Moreover, our hard work with catering companies and retail sectors is beginning to pay dividends.
I was delighted to see Brakes announce last week their commitment to doubling their sourcing of Scottish products.
And to hear similarly positive noises from 3663.
And well done to The Crerar hotel chain that has just committed to 100% Scottish meat.
I could go on.
There is much more to do, but the tide is turning.
The backdrop we mustn’t lose sight of is the booming food and drink sector.
It generated a record turnover of £14.3 billion in 2013, up a staggering 28%.
It is growing at twice the rate of its counterparts elsewhere in the UK
And this growth is expected to continue going forward.
The sector is booming and well on track to meet the industry’s own target of £16.5 billion by 2017.
A recent Bank of Scotland report predicted that the sector will create an additional 14,000 new jobs as producers forecast an average turnover growth of 19% by 2020.
There is profit out there for the right product.
Next month I will be attending our second Showcasing Scotland event at Gleneagles where buyers from around the world will have the chance to buy our fantastic produce.
The last event generated an extra £20m worth of business for Scottish suppliers.
If I tell you that there is a long waiting list for buyers wanting to come, you will understand just how many of our products are in demand at home and abroad.
But these astonishing successes look very distant for many farmers.
The very producers without whom there would be no record breaking figures. who produce the raw material, take the risks, tend our landscapes, build our reputation.
We need to see more of the profit shared across the supply chain.
That is why I have been setting the pace with my UK counterparts in creating a Fairer Framework for farming.
At the summit I and the NFUS called for on 17 August, I stressed that we had an unprecedented opportunity to stand shoulder to shoulder with our farmers.
We can and must speak with one voice to put a clear ask of all players in the supply chain, especially UK retailers and the food service.

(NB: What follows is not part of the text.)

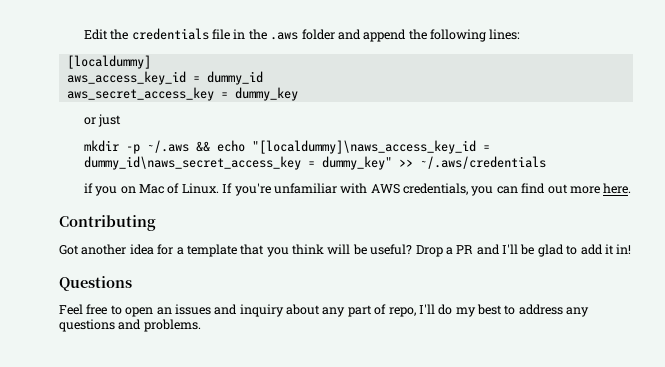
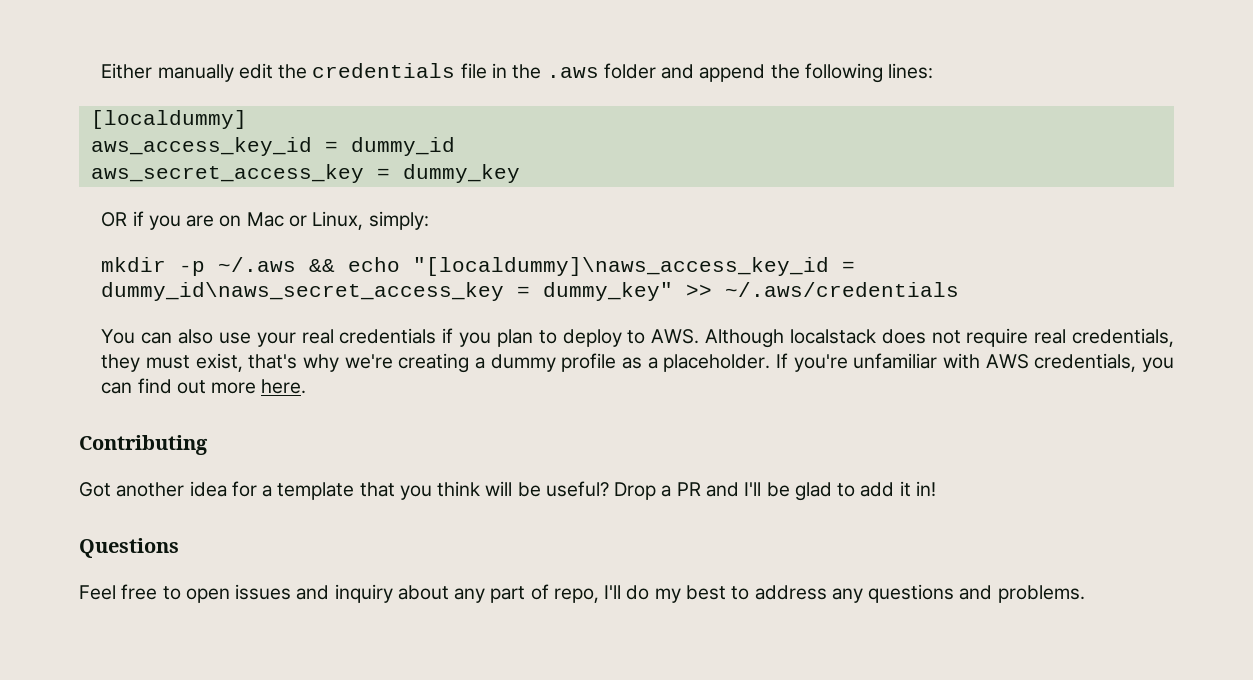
[83,29,108,40] Edit -> [101,63,273,82] Either manually edit
[83,114,122,127] or just -> [101,211,429,230] OR if you are on Mac or Linux, simply:
[83,183,219,196] if you on Mac of Linux. -> [101,328,1175,348] [101,353,771,373] You can also use your real credentials if you plan to deploy to AWS. Although localstack does not require real credentials, they must exist, that's why we're creating a dummy profile as a placeholder.
[156,307,172,315] an -> (230, 595) none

These include much clearer labelling, an end to co-mingling, commitments to develop local sourcing and real attempts to develop long term relations with local suppliers.
I repeated this call when I wrote to Liz Truss and at a further summit in Brussels.
I’m still waiting for her to step up to the plate and to join with devolved ministers and farming leaders in a joint approach to the retail sector so we can combine our influence, send a powerful message, in what would be an unprecedented show of solidarity with our farmers.
I will continue to do so pressing for tangible progress throughout these Islands on these vital real issues.
None of us need to sit idly by while an unfair supply chain causes untold damage to our primary producers.
We in the public sector will play our part.
That’s why we have given such a prominent role to food and drink in the context of the Procurement Reform Act (Scotland). Today’s visit to the Western Infirmary showed just how we in the public sector can, and should, set an example.
So far, the indications are that some of the main planks of our new CAP package are doing the things we wanted them to. They are targeting active production and tackling slipper farming. We are seeing a greener CAP.
At the Royal Highland Show I set out a vision where Scotland has a green, innovative and profitable agriculture industry, which is outward looking and resilient.
An agricultural industry which is supporting our economic growth, environment and communities and contributing to global food security.
The lively panel discussion at Turriff launched the start of the National Discussion part.
A toolkit has been published to help people set up their own meetings.
It is really important that people start to think about these things and officials will be present at a number of events to hear what you have to say.
I want government, industry and individuals all work together on this.
With each of us playing a critical part in the solutions that will deliver our vision that helps to support our environment, communities and wider economy.